#### Records for this task:
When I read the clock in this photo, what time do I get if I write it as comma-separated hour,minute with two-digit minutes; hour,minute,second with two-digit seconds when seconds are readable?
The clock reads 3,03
---
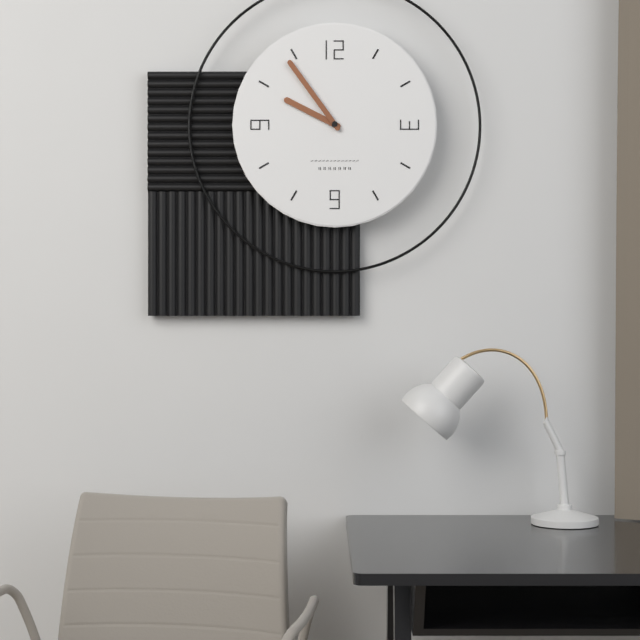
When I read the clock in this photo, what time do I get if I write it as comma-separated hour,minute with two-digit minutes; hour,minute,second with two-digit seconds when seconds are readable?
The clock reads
...
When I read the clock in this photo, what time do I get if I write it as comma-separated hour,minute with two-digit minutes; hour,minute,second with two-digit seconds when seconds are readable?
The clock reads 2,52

#### Task statement:
Return every line in the material above that contains the string "reads". The match is case-sensitive.

#### Correct response:
The clock reads 3,03
The clock reads
The clock reads 2,52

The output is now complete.